### [Supplied material]
-------------------------

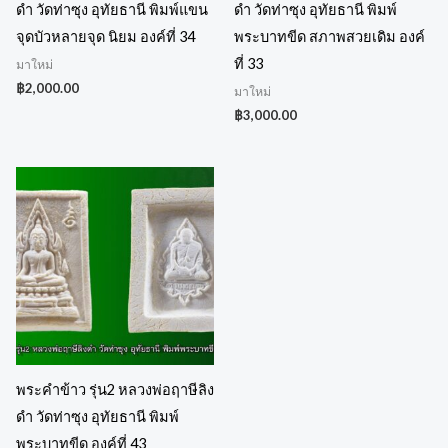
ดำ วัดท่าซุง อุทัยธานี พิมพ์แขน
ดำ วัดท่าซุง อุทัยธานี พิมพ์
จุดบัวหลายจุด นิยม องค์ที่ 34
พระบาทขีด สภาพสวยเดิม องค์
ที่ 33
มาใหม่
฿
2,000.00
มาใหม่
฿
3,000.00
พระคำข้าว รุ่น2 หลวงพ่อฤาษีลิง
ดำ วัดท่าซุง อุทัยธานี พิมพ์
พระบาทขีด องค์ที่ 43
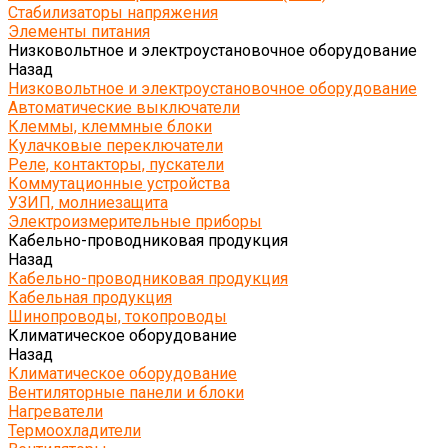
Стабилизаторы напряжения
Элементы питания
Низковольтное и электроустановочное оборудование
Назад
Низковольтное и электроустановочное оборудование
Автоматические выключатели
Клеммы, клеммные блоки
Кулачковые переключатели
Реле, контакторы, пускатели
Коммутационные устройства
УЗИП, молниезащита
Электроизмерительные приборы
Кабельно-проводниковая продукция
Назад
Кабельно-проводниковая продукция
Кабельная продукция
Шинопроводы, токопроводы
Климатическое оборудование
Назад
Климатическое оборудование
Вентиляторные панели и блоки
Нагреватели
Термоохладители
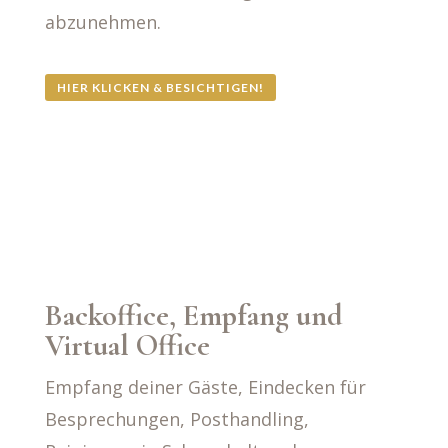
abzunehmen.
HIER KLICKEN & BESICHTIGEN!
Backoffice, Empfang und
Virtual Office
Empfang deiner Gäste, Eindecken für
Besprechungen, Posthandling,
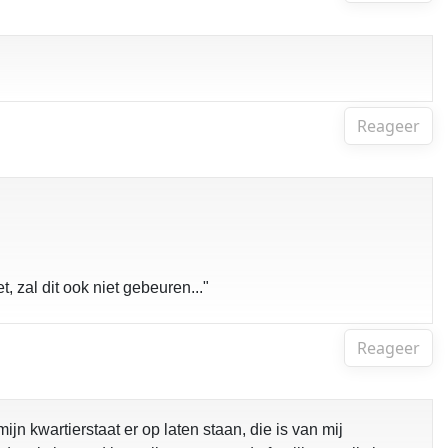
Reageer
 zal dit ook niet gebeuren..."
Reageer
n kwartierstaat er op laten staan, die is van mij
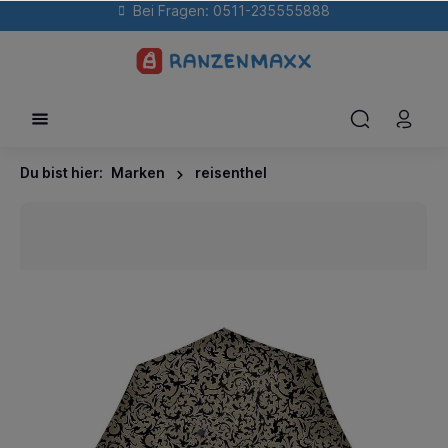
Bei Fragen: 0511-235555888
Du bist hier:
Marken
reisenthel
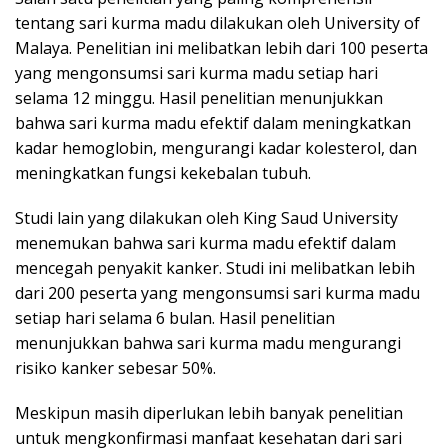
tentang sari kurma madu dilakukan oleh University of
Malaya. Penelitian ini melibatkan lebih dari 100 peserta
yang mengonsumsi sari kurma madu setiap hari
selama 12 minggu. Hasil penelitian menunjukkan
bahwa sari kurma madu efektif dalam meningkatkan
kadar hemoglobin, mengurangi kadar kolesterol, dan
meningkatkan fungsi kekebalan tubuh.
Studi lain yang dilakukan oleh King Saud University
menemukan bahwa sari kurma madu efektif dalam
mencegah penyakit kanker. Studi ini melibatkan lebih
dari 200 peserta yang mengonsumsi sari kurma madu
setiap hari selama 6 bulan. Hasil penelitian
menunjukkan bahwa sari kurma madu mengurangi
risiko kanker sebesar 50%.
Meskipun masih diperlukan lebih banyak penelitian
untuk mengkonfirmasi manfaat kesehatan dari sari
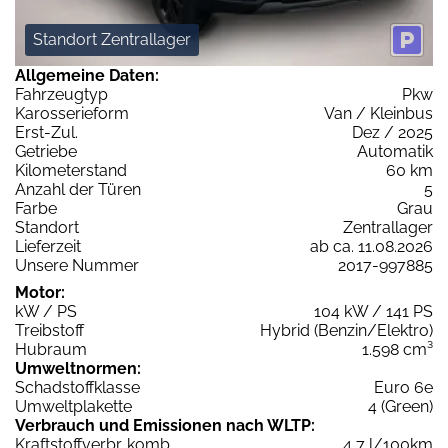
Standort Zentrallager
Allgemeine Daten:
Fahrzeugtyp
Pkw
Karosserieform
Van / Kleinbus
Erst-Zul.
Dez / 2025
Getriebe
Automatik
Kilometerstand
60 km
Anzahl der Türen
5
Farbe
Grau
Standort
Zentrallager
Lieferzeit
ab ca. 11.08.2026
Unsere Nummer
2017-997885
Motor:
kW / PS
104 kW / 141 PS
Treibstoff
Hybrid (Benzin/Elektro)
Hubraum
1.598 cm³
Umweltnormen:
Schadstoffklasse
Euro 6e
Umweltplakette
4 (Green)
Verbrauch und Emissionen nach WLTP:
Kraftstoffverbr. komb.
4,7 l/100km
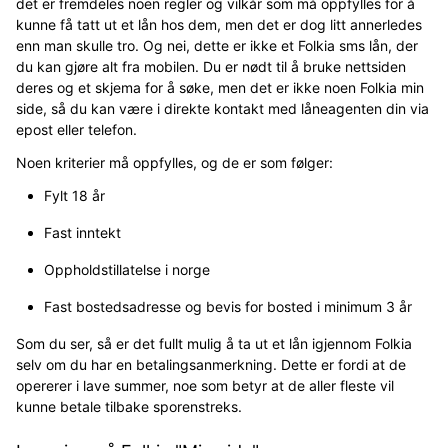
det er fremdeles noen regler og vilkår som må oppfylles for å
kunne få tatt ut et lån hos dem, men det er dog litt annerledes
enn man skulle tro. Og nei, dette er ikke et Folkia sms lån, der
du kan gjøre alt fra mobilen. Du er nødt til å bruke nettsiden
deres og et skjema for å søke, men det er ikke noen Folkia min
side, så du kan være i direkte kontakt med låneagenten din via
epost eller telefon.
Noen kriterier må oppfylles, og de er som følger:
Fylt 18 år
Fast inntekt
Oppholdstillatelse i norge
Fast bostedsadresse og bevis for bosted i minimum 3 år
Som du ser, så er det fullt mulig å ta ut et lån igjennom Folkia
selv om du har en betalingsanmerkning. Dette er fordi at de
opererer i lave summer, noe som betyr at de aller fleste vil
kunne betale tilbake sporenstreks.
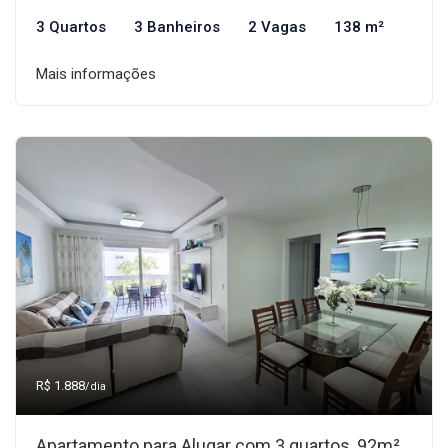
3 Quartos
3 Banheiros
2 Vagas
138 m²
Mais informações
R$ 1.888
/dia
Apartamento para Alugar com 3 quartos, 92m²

-------------------------

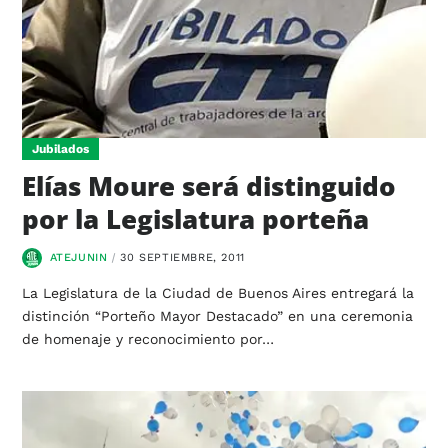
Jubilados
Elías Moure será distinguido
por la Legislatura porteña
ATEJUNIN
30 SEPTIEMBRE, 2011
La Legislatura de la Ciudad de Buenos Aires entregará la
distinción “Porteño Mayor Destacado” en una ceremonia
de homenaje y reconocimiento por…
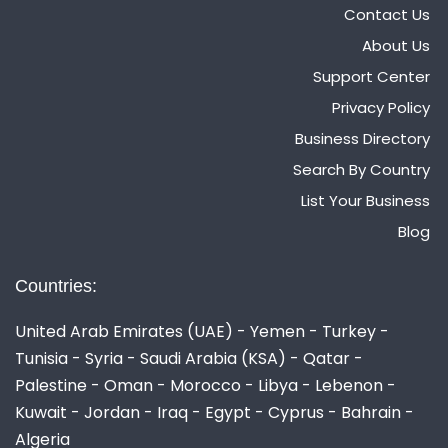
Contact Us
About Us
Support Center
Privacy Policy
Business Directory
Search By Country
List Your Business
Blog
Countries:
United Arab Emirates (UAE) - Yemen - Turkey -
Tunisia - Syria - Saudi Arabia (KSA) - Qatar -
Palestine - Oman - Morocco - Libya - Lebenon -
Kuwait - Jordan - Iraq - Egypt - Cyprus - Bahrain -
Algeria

-------------------------

### [Exercise instructions]
Please pull out each line of the entries above that contains the string "พระบาทข" and copy those lines unchanged.

### [Answer to this exercise]
พระบาทขีด สภาพสวยเดิม องค์
พระบาทขีด องค์ที่ 43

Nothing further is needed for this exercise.